=== TASK BRIEF ===
Render every line of the entries below as a Markdown table with the columns Row and Entry line, skipping blank lines. Leave the images out of the answer.

[[ ENTRIES PROVIDED open ]]

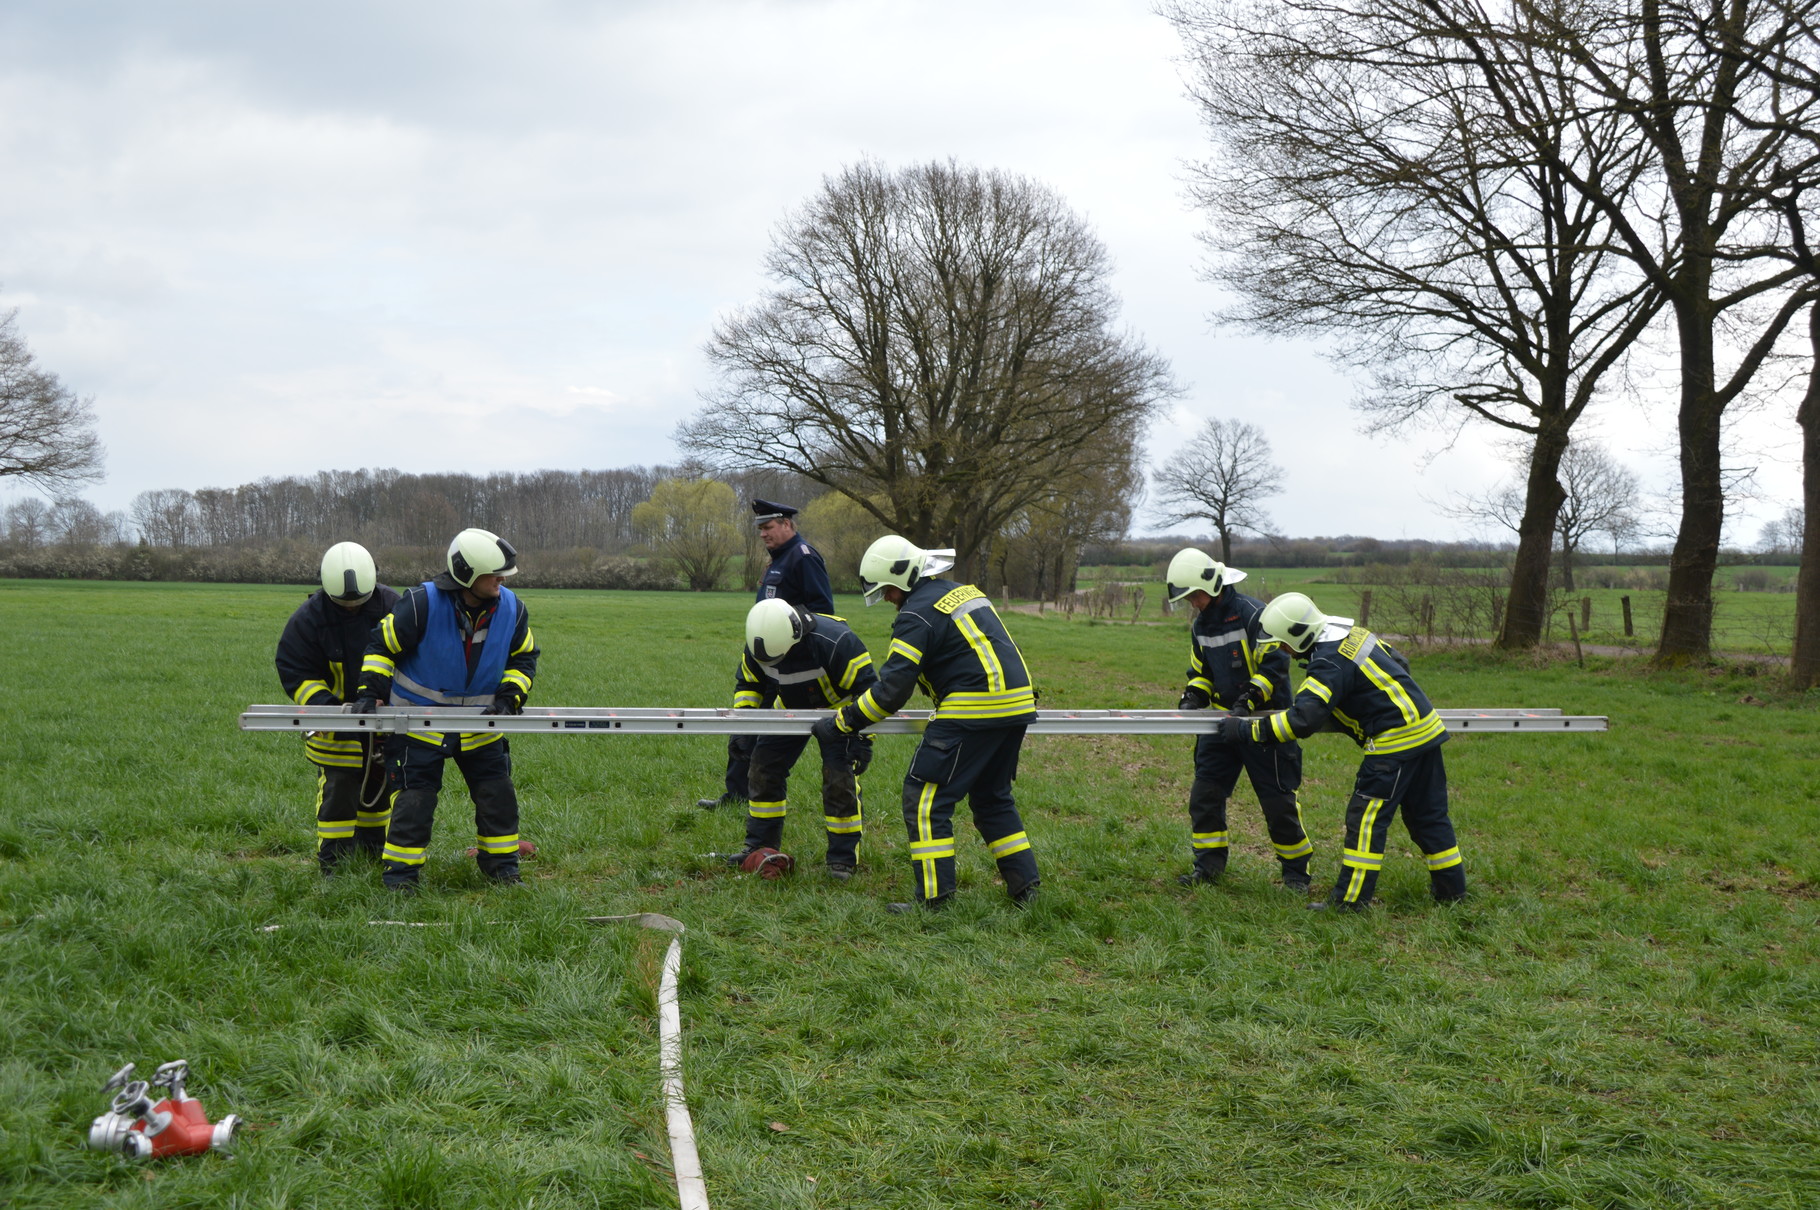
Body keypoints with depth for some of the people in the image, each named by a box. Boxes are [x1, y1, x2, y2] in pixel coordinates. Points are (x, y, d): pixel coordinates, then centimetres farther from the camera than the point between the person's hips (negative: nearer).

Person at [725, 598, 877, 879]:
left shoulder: (834, 641, -38)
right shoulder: (757, 645, -21)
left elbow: (867, 687, -27)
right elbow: (747, 682, 2)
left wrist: (863, 738, -26)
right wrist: (743, 711, -17)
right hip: (792, 709, 5)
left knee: (839, 779, -14)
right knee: (764, 766, 1)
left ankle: (842, 859, -2)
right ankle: (760, 845, 16)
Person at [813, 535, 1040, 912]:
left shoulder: (918, 614, -9)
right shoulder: (963, 592, 18)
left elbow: (891, 691, -13)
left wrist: (841, 723, -5)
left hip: (973, 712, -9)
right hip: (1017, 706, 9)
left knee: (926, 798, -2)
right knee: (992, 797, 22)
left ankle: (934, 896, -5)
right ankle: (1024, 884, 21)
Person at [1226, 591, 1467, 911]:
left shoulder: (1330, 663, -19)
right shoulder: (1349, 631, 9)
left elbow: (1301, 722, -26)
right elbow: (1398, 663, 21)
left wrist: (1246, 730, -20)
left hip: (1396, 741, -9)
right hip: (1427, 729, 9)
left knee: (1365, 818, -3)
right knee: (1428, 814, 18)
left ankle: (1350, 900, -1)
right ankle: (1452, 888, 26)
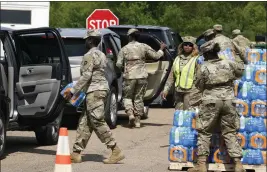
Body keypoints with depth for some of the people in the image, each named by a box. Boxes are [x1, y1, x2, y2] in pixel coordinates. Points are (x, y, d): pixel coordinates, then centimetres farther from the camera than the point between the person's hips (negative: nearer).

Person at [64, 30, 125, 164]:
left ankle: (116, 152, -12)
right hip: (101, 89, 10)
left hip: (94, 91, -10)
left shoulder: (89, 56, -12)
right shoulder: (101, 55, 17)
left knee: (98, 122, -10)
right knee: (84, 122, 9)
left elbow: (86, 76, -19)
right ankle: (76, 154, 9)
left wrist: (72, 91, -16)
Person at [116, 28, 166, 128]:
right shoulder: (144, 47, 1)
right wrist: (161, 49, 25)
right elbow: (156, 56, 6)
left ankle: (130, 113, -14)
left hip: (129, 76, -2)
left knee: (127, 97, 11)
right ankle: (137, 120, 9)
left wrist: (123, 67, 19)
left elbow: (118, 64, -4)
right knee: (139, 98, 9)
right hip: (142, 76, 2)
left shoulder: (124, 49, -2)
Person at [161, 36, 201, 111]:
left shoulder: (196, 59, -3)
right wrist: (166, 90, 15)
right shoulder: (178, 59, 16)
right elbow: (171, 76, 21)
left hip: (191, 92, -7)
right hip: (178, 92, 7)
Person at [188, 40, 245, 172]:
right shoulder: (229, 64, 3)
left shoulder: (203, 68, -6)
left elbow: (199, 86, 2)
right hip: (228, 100, 3)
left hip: (210, 102, -3)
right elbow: (240, 71, 20)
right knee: (230, 133, 9)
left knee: (204, 133, 5)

[[ ENTRIES PROVIDED closed ]]

=== RESPONSE TO THE EXERCISE ===
| Row | Entry line |
|---|---|
| 1 | Body keypoints with depth for some of the people in the image, each named by a box. Boxes are [x1, y1, x2, y2] in pixel coordinates. Points are (x, y, d): pixel coordinates, then centimetres farther from the camera than the point between the person's hips (negative: nearer). |
| 2 | Person at [725, 598, 877, 879]: |
| 3 | left shoulder: (834, 641, -38) |
| 4 | right shoulder: (757, 645, -21) |
| 5 | left elbow: (867, 687, -27) |
| 6 | right elbow: (747, 682, 2) |
| 7 | left wrist: (863, 738, -26) |
| 8 | right wrist: (743, 711, -17) |
| 9 | right hip: (792, 709, 5) |
| 10 | left knee: (839, 779, -14) |
| 11 | right knee: (764, 766, 1) |
| 12 | left ankle: (842, 859, -2) |
| 13 | right ankle: (760, 845, 16) |
| 14 | Person at [813, 535, 1040, 912]: |
| 15 | left shoulder: (918, 614, -9) |
| 16 | right shoulder: (963, 592, 18) |
| 17 | left elbow: (891, 691, -13) |
| 18 | left wrist: (841, 723, -5) |
| 19 | left hip: (973, 712, -9) |
| 20 | right hip: (1017, 706, 9) |
| 21 | left knee: (926, 798, -2) |
| 22 | right knee: (992, 797, 22) |
| 23 | left ankle: (934, 896, -5) |
| 24 | right ankle: (1024, 884, 21) |
| 25 | Person at [1226, 591, 1467, 911]: |
| 26 | left shoulder: (1330, 663, -19) |
| 27 | right shoulder: (1349, 631, 9) |
| 28 | left elbow: (1301, 722, -26) |
| 29 | right elbow: (1398, 663, 21) |
| 30 | left wrist: (1246, 730, -20) |
| 31 | left hip: (1396, 741, -9) |
| 32 | right hip: (1427, 729, 9) |
| 33 | left knee: (1365, 818, -3) |
| 34 | right knee: (1428, 814, 18) |
| 35 | left ankle: (1350, 900, -1) |
| 36 | right ankle: (1452, 888, 26) |
| 37 | Body keypoints with depth for some of the people in the image, each named by a box. Boxes are [x1, y1, x2, y2] in pixel coordinates. Points are (x, y, d): pixel coordinates, then centimetres farther from the camera than the point between the person's hips (negative: nearer). |
| 38 | Person at [64, 30, 125, 164]: |
| 39 | left ankle: (116, 152, -12) |
| 40 | right hip: (101, 89, 10) |
| 41 | left hip: (94, 91, -10) |
| 42 | left shoulder: (89, 56, -12) |
| 43 | right shoulder: (101, 55, 17) |
| 44 | left knee: (98, 122, -10) |
| 45 | right knee: (84, 122, 9) |
| 46 | left elbow: (86, 76, -19) |
| 47 | right ankle: (76, 154, 9) |
| 48 | left wrist: (72, 91, -16) |
| 49 | Person at [116, 28, 166, 128]: |
| 50 | right shoulder: (144, 47, 1) |
| 51 | right wrist: (161, 49, 25) |
| 52 | right elbow: (156, 56, 6) |
| 53 | left ankle: (130, 113, -14) |
| 54 | left hip: (129, 76, -2) |
| 55 | left knee: (127, 97, 11) |
| 56 | right ankle: (137, 120, 9) |
| 57 | left wrist: (123, 67, 19) |
| 58 | left elbow: (118, 64, -4) |
| 59 | right knee: (139, 98, 9) |
| 60 | right hip: (142, 76, 2) |
| 61 | left shoulder: (124, 49, -2) |
| 62 | Person at [161, 36, 201, 111]: |
| 63 | left shoulder: (196, 59, -3) |
| 64 | right wrist: (166, 90, 15) |
| 65 | right shoulder: (178, 59, 16) |
| 66 | right elbow: (171, 76, 21) |
| 67 | left hip: (191, 92, -7) |
| 68 | right hip: (178, 92, 7) |
| 69 | Person at [188, 40, 245, 172]: |
| 70 | right shoulder: (229, 64, 3) |
| 71 | left shoulder: (203, 68, -6) |
| 72 | left elbow: (199, 86, 2) |
| 73 | right hip: (228, 100, 3) |
| 74 | left hip: (210, 102, -3) |
| 75 | right elbow: (240, 71, 20) |
| 76 | right knee: (230, 133, 9) |
| 77 | left knee: (204, 133, 5) |